Goal of the exercise:
Where a line below holds the string "href", that line goes into the answer.
(Beginning of Material for the task)
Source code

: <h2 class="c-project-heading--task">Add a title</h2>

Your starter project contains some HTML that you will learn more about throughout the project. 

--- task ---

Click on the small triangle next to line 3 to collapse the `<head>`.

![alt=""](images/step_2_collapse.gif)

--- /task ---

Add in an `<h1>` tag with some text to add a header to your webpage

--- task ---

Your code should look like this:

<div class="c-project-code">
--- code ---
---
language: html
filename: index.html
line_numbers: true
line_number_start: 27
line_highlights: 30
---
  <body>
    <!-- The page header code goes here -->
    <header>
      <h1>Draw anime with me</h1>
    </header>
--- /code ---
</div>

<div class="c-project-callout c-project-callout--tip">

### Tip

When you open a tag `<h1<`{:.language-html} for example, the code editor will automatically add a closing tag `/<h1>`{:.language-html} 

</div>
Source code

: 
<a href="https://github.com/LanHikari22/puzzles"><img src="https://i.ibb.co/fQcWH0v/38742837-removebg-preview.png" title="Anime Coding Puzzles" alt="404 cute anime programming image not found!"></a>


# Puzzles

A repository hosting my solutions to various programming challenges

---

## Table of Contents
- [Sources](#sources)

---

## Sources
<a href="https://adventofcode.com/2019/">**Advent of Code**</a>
(End of Material for the task)
(Beginning of Material for the task)
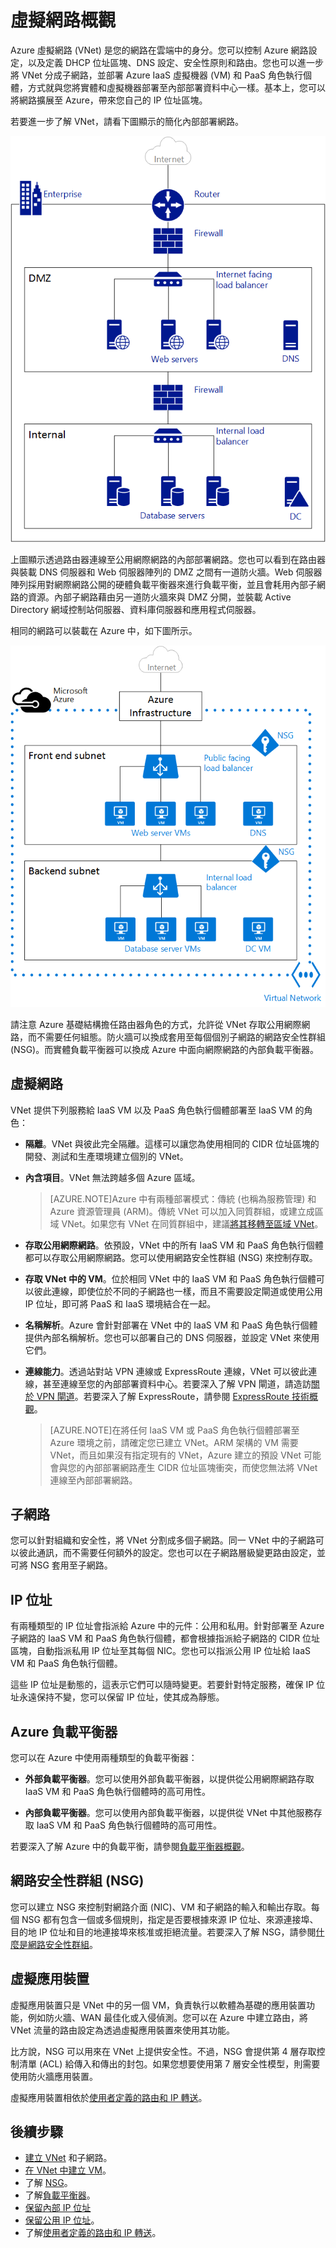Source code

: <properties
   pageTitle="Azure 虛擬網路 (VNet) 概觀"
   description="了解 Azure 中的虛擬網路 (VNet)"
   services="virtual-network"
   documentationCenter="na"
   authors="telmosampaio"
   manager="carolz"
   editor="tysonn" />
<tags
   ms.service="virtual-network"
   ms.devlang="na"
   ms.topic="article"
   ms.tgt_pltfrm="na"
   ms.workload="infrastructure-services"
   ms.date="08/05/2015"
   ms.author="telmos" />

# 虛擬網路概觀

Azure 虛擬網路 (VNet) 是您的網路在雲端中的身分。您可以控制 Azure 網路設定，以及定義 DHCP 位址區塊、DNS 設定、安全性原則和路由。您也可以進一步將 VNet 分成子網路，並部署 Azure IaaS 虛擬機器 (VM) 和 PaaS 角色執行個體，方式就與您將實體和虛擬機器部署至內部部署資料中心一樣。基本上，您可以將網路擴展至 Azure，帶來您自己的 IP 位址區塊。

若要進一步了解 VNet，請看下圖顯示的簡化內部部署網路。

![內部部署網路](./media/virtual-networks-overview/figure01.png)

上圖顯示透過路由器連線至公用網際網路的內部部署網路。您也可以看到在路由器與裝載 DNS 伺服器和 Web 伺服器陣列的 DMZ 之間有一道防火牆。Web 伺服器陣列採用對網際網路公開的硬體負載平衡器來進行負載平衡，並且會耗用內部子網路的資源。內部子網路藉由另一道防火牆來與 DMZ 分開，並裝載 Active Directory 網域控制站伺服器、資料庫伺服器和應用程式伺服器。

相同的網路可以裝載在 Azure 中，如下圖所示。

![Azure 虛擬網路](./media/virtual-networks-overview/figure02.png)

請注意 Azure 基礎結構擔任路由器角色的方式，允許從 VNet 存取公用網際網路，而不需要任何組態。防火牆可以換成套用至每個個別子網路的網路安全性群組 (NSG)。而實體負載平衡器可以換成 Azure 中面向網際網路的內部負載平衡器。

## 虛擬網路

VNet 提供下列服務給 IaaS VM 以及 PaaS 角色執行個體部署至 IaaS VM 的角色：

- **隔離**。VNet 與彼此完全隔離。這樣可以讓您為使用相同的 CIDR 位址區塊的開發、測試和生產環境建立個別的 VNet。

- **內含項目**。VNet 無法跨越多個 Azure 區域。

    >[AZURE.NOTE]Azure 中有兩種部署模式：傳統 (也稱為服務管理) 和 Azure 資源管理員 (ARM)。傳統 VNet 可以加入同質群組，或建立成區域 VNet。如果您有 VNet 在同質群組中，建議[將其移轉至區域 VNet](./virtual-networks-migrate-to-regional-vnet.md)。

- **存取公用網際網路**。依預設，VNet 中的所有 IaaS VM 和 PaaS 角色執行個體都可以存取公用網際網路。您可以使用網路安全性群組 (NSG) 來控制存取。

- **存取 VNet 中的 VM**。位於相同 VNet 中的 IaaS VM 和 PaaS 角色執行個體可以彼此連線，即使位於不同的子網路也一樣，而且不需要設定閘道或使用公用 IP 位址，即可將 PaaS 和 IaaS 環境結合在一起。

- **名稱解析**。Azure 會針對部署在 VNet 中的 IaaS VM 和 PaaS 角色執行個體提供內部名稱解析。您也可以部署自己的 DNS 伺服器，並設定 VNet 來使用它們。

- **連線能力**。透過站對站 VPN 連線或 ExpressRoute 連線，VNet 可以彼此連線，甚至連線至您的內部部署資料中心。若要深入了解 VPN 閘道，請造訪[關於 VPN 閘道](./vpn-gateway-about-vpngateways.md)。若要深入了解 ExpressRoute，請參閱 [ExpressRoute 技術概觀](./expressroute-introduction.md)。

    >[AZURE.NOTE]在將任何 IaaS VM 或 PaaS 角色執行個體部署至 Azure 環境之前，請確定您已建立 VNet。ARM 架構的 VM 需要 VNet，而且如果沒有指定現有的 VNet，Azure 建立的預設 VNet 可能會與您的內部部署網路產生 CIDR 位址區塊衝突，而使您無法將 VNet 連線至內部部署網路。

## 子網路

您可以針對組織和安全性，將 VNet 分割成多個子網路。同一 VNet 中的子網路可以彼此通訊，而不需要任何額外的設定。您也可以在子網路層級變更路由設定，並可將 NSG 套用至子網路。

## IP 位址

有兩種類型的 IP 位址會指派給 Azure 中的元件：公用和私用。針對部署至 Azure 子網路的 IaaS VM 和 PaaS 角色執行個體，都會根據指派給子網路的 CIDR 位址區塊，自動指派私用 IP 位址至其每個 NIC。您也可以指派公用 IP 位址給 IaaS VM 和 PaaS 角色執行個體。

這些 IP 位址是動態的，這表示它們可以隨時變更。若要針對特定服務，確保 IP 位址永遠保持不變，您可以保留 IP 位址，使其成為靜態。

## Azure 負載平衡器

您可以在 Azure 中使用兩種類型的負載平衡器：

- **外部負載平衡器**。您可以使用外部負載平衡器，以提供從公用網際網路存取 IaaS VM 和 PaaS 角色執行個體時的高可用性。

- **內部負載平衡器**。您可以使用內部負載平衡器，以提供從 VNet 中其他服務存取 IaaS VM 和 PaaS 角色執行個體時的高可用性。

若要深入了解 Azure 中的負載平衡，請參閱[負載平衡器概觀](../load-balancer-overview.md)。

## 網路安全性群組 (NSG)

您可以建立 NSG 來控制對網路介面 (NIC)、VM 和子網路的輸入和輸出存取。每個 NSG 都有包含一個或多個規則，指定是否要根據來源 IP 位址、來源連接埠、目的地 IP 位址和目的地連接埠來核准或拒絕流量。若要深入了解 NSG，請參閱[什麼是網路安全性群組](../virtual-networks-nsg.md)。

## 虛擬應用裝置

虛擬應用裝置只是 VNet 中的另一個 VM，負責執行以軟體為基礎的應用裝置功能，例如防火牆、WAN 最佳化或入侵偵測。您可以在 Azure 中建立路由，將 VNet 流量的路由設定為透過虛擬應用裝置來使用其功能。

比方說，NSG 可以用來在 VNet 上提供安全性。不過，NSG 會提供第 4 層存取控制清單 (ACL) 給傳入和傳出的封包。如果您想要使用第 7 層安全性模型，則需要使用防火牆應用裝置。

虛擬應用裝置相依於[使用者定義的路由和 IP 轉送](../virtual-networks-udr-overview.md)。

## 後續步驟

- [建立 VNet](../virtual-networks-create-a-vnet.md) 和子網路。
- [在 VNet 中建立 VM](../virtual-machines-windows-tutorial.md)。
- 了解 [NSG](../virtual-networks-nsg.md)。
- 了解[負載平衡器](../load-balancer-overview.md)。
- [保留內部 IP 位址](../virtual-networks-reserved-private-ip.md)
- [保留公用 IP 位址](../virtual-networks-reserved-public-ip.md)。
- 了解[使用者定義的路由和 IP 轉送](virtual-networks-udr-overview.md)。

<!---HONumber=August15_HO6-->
(End of Material for the task)
(Beginning of Material for the task)
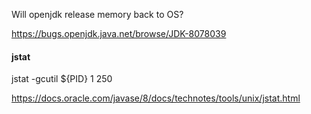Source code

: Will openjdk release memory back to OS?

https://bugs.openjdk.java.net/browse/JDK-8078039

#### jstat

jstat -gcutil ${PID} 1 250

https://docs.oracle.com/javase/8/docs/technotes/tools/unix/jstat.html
(End of Material for the task)
Finished task:
<a href="https://github.com/LanHikari22/puzzles"><img src="https://i.ibb.co/fQcWH0v/38742837-removebg-preview.png" title="Anime Coding Puzzles" alt="404 cute anime programming image not found!"></a>
<a href="https://adventofcode.com/2019/">**Advent of Code**</a>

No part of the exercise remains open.